I was told to have a second driver, that I would be in too much pain to drive home safely. My partner didn’t have a licence so we had to ask his father. My partner’s father drove me to my abortion. I’ll never forget that either.

When we got there, there was a line of protesters blocking the driveway. About 20 people held signs that told me I was a horrible women for giving up my baby. I could hear them yelling as I climbed out of the car.

I sat inside on the second floor, surrounded by women looking for basic reproductive care. A couple sat across from me and for some reason I felt that that woman was there for the same reason I was and I wanted to sit beside her and know that I wasn’t alone and tell her the same.

I was led into a second waiting area. I was alone in there. I sat alone with nothing but an old tv and some magazines for an hour waiting for the doctor. There was a window and from it I could see the protesters. At some point I noticed a man standing separate from the other protesters. He stood there, unmoving, hands behind his back, staring up at the windows of the clinic. He stood there the entire time I sat alone. We were both alone and silent. I was making a major life decision and he was silently judging me. I remember being so angry at him. He didn’t know me, and yet he was judging me. Silently trying to persuade me to change my mind.

I was brought into a small room and they pressed an ultrasound machine hard against my belly. It actually hurt. But they couldn’t see this baby. They switched to another camera, one that had to go inside my body. Now they could see my baby. They showed me on the screen beside me but my baby was so small, it was still just an egg, that all I could see was black and white static.

They brought me into an exam room. A nurse made small talk with me as she prepared me. There was a picture of poppies on the wall. I liked it and told the nurse I liked to take pictures. She told me that she would keep an eye out for my photographs after I graduated college. I never told her my name.
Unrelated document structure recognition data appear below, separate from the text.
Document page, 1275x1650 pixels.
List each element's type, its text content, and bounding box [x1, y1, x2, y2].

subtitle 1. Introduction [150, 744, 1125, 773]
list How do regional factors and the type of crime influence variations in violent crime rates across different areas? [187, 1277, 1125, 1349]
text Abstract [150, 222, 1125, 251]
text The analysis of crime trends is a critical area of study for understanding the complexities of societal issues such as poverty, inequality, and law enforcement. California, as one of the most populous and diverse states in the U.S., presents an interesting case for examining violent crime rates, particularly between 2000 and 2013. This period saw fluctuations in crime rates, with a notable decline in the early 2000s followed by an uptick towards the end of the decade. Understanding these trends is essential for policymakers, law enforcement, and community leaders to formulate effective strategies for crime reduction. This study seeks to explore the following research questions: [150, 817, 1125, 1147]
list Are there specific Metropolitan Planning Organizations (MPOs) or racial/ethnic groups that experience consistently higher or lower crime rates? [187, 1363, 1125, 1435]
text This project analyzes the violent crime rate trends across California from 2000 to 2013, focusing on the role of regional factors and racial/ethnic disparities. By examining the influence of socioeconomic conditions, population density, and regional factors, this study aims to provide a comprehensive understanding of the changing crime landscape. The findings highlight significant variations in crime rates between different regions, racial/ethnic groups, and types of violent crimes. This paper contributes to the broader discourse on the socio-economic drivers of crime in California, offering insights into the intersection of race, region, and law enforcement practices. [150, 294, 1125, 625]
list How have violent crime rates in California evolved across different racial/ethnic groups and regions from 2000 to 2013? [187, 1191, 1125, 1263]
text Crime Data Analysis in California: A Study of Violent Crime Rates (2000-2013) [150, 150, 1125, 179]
I was surrounded by people-at least 4, all making sure my abortion went well. I refused to be put under so I heard everything, I remembered everything. They suctioned out my baby. It sounded like someone plunging a toilet. It was over quickly.

As I got dressed I noticed dried drops of blood on the floor beside my feet where another almost-mother had stood, dressing herself, preparing to go home again.

I left. My stomach hurt so badly. I laid in the backseat of the rental car, stretched across both seats, staring up at the sky through the window, tears silently streaming down my cheeks not because of what I had just done, but because a soul had been denied the ability to live.

Now, several years later, I have to explain feminist views to my friends, to my family. They argue with me, they don’t believe abortion should be legal. In my mind I see those protesters, I see that man staring up at the clinic windows. I try to explain that women have a million different reasons for aborting a pregnancy and that the decision is never made lightly but how can someone explain all of that without telling their truth? Maybe now, after writing this, I will be able to tell people. Maybe now, so many years later, I’ll be able to survive their hurtful words and their judging eyes.